Mortgage lenders and packagers should abandon their practice of requiring "triple net leases," which assign total building energy costs to tenants according to their share of net rentable space in the building, as a prerequisite for funding or securitizing mortgage loans. The result of this policy, designed to reduce the risk of mortgage defaults from energy price spikes, are that: building owners have no financial incentive to enhance the energy efficiency of their buildings; and individual tenants have no direct financial incentive to reduce energy use in the space they occupy. 

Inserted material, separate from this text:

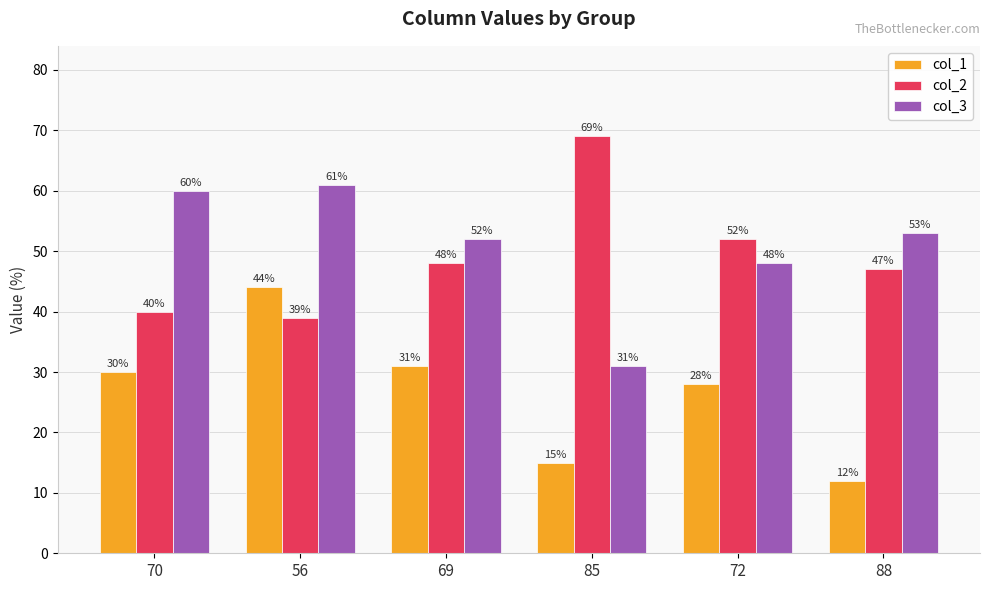

What are all the series names shown in the legend?

col_1, col_2, col_3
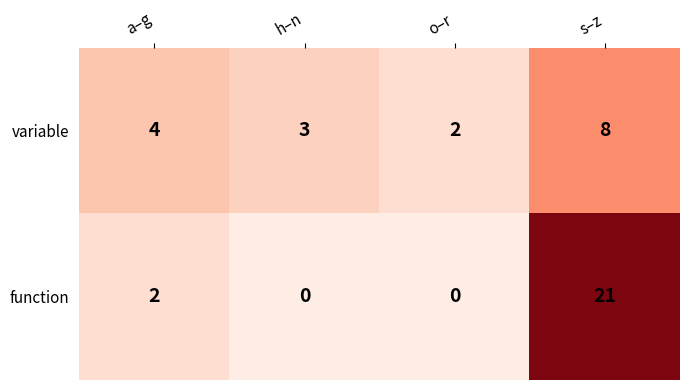

Which series changed the most between a–g and s–z?

function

Perhaps our most significant hurdle is cultural: The real estate construction, development and management industry habitually squeezes nearly all the risk out of execution, which represents a significant barrier to change for deployments of solutions that deliver efficiency gains but are not yet industry standards

Smart Buildings Chart

Accelerated by COVID and remote work, the real estate industry is shifting from a commodity business to a service business. This is not the only monumental shift it must manage.

The International Renewable Energy Agency has estimated that $7.5 trillion worth of global real estate could be "stranded"; these are assets that will experience major write-downs in value given climate risks and the economic transition, making real estate one of the hardest-hit sectors. While buildings that have embarked on a path to net zero can benefit from 6-11 percent higher rental premiums, buildings with no pathway are likely to depreciate significantly over the next two decades and could face obsolescence driven by occupant demands, legislative regulations and penalties, and investor expectations.

The mindset of risk is changing, and with more than 142 million homes in the U.S. and 6 million commercial buildings, the scope of the challenge and opportunity is massive. The road may be bumpy. Investing in more lighthouse projects and scaling success makes the path forward clear.